We talked about what we can gain using DevOps. Instead of manually scripting solutions into our business logic, we can use containers and container runtimes to make it easy to reason about general problems of microservices. We showed that we didn’t need any complex setups or configurations to start coding our services in a way that makes them more readable, and easier to migrate to a container runtimes.

With the advance of technologies such as Docker and Kubernetes, your services should only include code about your business logic. Not about your infrastructure.

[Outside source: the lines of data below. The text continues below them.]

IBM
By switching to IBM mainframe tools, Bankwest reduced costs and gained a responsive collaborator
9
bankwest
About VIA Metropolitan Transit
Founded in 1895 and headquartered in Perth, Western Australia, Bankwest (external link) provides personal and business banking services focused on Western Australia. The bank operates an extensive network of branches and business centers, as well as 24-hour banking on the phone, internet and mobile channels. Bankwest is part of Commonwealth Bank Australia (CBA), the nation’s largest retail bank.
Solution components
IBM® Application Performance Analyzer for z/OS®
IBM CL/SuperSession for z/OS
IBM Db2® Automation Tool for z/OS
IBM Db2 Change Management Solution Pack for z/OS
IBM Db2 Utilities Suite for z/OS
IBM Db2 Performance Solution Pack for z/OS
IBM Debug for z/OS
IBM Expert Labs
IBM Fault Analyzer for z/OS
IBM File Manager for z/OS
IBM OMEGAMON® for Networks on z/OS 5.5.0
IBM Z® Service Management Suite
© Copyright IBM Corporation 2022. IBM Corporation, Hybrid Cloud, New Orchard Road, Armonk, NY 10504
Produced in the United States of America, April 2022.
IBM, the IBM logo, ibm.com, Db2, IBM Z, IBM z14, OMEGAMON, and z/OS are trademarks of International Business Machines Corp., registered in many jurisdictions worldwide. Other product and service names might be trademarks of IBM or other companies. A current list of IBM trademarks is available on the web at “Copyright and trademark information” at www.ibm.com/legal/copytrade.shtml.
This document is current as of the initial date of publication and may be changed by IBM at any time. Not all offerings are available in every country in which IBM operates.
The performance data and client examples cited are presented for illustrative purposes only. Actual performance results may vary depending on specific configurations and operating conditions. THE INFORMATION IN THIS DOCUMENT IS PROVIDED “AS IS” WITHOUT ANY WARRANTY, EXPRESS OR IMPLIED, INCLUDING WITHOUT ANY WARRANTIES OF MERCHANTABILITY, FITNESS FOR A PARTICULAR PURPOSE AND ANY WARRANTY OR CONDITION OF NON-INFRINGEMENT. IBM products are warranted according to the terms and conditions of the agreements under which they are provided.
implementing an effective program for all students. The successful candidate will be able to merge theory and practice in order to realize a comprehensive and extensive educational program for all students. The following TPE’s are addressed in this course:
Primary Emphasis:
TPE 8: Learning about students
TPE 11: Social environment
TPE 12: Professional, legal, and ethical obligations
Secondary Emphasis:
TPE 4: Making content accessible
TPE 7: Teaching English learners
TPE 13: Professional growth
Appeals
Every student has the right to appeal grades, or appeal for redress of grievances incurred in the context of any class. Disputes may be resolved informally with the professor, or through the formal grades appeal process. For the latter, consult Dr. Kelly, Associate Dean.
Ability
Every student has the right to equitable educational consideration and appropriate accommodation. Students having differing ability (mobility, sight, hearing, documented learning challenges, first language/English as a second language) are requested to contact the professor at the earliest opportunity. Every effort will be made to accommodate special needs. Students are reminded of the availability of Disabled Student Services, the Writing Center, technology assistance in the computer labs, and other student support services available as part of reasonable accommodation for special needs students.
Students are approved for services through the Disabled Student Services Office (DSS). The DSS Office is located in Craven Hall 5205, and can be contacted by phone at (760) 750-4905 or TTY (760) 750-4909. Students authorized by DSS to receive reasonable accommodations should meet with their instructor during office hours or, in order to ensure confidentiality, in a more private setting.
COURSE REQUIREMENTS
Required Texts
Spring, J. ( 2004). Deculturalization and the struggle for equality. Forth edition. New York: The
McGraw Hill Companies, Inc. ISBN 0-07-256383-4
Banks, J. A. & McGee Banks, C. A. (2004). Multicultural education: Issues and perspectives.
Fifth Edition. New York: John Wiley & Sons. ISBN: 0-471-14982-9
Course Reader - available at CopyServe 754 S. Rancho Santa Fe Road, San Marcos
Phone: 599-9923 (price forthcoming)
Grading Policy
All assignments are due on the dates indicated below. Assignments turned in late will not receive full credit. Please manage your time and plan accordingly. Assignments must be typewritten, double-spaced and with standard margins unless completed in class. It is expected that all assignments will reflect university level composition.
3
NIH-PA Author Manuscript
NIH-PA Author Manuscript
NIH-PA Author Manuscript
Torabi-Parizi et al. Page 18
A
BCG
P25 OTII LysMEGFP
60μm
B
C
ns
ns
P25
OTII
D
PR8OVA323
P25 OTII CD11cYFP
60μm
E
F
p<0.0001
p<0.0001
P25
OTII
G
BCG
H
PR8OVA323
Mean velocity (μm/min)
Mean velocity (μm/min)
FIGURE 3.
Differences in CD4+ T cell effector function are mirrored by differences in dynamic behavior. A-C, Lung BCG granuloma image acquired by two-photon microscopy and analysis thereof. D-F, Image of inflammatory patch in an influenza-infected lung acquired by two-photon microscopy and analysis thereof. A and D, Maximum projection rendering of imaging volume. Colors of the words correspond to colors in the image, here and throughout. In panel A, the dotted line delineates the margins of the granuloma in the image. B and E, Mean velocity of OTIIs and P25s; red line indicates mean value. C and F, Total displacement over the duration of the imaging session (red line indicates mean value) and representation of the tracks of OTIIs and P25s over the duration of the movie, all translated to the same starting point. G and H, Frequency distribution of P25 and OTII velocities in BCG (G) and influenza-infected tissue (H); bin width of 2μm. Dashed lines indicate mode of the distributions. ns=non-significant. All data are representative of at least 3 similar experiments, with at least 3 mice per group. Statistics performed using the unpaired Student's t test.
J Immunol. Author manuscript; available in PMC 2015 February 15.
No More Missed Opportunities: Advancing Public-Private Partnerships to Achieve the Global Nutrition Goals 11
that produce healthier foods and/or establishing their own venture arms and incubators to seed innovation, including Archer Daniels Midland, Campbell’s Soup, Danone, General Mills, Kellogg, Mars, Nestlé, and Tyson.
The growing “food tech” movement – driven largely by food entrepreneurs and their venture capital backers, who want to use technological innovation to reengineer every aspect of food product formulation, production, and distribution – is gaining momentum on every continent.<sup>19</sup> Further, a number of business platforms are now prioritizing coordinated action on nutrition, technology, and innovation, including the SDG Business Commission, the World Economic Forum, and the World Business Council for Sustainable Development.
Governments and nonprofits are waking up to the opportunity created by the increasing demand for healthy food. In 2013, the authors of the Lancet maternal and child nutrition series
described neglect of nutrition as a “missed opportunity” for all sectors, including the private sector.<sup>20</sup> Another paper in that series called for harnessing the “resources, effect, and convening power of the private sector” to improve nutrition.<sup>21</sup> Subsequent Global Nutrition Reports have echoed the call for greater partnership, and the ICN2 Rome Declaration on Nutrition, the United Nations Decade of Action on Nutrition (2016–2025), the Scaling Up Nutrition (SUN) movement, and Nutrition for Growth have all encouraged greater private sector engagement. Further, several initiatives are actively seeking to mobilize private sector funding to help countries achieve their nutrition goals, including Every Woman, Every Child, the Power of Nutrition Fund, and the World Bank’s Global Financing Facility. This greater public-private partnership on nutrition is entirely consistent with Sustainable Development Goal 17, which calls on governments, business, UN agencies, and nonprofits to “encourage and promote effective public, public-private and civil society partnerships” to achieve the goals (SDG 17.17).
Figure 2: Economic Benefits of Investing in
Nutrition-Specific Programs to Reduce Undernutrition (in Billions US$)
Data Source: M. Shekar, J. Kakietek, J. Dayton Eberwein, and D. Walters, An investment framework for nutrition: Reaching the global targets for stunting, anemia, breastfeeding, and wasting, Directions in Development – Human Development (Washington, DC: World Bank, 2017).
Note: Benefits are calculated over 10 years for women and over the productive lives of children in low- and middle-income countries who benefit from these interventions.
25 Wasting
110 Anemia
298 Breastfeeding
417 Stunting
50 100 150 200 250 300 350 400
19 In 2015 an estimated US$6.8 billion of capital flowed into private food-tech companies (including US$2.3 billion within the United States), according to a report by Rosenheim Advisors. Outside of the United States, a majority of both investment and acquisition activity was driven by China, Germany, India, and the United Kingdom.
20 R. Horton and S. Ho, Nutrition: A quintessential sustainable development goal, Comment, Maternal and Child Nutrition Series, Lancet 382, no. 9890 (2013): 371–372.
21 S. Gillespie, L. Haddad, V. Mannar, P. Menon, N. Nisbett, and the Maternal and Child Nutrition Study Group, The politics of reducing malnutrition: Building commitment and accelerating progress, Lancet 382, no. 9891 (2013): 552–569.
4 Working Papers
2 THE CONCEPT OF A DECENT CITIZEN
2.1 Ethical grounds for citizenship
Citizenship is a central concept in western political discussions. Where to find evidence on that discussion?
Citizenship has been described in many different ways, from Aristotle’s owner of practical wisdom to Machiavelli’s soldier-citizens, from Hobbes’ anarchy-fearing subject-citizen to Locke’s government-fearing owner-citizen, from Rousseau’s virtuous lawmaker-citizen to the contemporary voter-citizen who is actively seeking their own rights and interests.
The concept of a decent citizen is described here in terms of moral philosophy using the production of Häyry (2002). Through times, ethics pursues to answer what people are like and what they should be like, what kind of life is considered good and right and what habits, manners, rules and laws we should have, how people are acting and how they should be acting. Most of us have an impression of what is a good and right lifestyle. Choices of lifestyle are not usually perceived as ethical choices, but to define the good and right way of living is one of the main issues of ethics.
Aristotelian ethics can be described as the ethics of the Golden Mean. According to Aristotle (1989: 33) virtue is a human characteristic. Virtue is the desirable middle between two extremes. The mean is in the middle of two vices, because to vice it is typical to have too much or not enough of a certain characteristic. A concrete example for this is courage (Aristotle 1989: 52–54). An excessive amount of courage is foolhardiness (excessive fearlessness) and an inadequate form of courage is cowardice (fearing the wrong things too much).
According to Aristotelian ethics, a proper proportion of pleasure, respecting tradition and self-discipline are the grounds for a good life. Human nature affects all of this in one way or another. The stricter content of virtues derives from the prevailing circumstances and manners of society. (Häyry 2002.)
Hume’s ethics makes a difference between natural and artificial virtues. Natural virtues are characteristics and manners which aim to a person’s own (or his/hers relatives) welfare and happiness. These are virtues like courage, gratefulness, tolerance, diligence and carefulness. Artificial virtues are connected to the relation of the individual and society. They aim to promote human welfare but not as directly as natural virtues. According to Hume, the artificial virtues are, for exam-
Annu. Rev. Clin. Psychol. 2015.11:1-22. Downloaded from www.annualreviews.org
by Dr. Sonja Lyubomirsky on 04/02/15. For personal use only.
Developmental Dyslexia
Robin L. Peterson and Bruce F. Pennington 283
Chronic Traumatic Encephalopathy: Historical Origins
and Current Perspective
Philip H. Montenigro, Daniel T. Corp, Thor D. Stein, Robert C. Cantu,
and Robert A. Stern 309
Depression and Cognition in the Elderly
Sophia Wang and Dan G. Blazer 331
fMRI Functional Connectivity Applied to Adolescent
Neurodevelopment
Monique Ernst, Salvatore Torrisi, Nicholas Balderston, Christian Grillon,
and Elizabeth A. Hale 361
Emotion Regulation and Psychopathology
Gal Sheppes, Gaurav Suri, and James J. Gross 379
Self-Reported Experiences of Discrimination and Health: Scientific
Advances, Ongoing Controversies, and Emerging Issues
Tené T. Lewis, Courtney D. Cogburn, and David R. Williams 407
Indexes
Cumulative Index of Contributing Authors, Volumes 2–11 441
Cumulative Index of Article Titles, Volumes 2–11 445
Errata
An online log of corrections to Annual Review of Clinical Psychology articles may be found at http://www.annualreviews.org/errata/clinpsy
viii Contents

A local working environment (Example)

Below is an example of backend application using Mariadb database with prepopulated sql data.

# docker-compose.yaml
version: '2'
# Network for creating isolated container groups
networks:
  # Server group that contains database and application.
  servernetwork: { driver: bridge }
# Named volumes for tidy storage on docker host.
volumes:
  # Database storage volume.
  database-storage: {}
services:
  database:
    image: mariadb:10.1
    ports:
      # Expose the port to localhost so you can connect with a database client.
      - "3306:3306"
    volumes:
      # Make the data persistent in a named volume.
      - database-storage:/var/lib/mysql
      # Add startup data for the Mariadb container.
      - ./database/backup:/docker-entrypoint-initdb.d
    networks:
      # Add to the server network
      - servernetwork
    environment:
      # make Mariadb run with empty pass
      - MYSQL_ALLOW_EMPTY_PASSWORD=true
  application:
    build:
      # Change the build context to the development file.
      # Its always nice to have the 'binary` building dockerfile as the default.
      context: ./application
      dockerfile: Dockerfile-development
    volumes:
      # Link the host directory to container.
      - ./application/src:/application/src
    env_file:
      # Get the configuration from the dotenv file.
      - ./application/.env.development
    ports:
      # Expose the port.
      - "80:80"
    networks:
      # Add the port.
      - servernetwork
    depends_on:
      # make sure the database starts up with application.
      # doesn't guarantee that the database will be ready before backend works.
      - database

Sample Project with a pre-populated database.

You can check Yengas/nodejs-docker-bootstrap which is a starter application i’ve made by following the above recommendations. It also includes a samples section that shows how to deploy a Nodejs application made this way into Kubernetes.